## Exercise aim
Your answer should be a single number: the count of lines in the records below containing the word "down".

## Information provided
▽
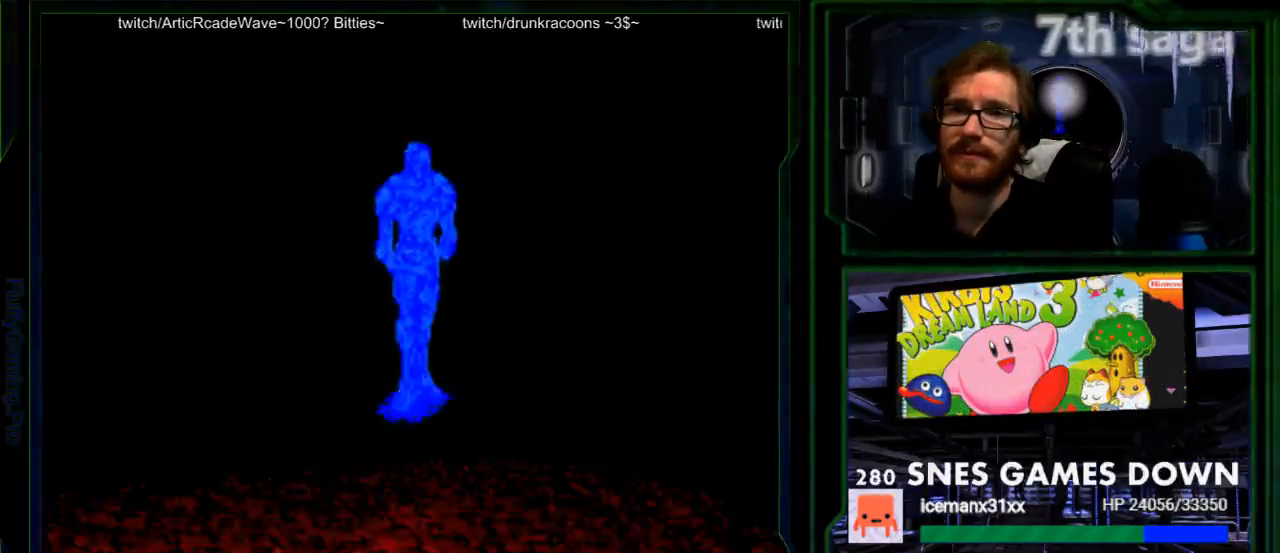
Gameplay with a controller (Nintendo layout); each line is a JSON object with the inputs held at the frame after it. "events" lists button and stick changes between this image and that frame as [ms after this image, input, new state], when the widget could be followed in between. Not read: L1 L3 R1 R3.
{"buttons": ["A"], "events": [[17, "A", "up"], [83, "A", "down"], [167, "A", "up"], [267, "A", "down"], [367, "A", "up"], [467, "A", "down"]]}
△
▽
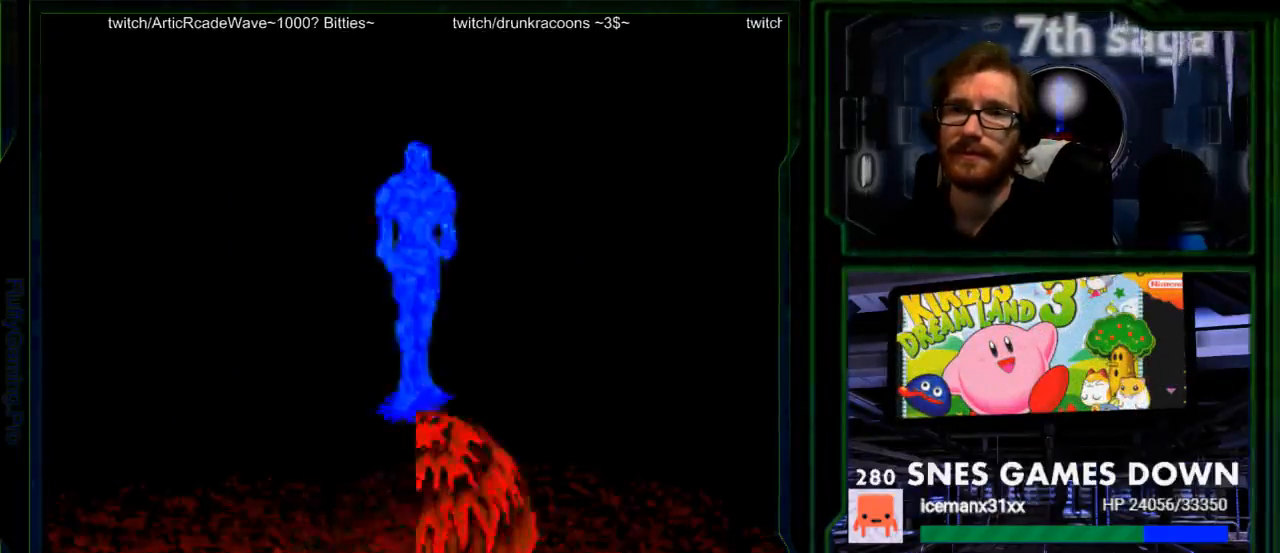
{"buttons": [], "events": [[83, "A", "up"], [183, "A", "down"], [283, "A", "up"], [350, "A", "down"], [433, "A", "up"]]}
△
▽
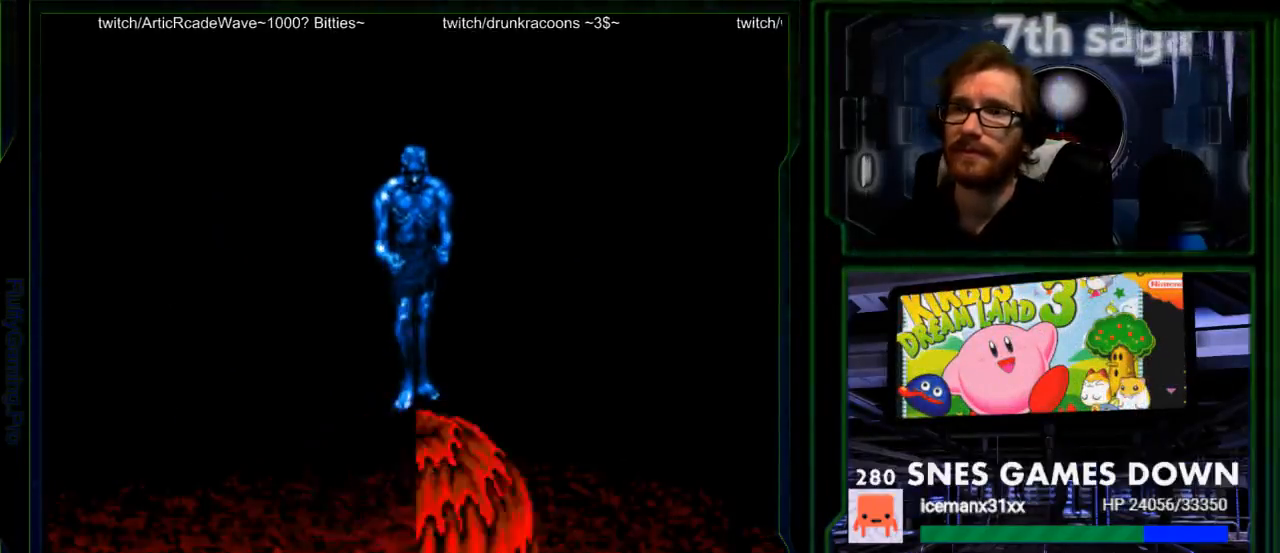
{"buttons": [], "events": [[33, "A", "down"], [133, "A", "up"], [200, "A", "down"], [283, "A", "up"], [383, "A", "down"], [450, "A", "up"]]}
△
## Written solution
3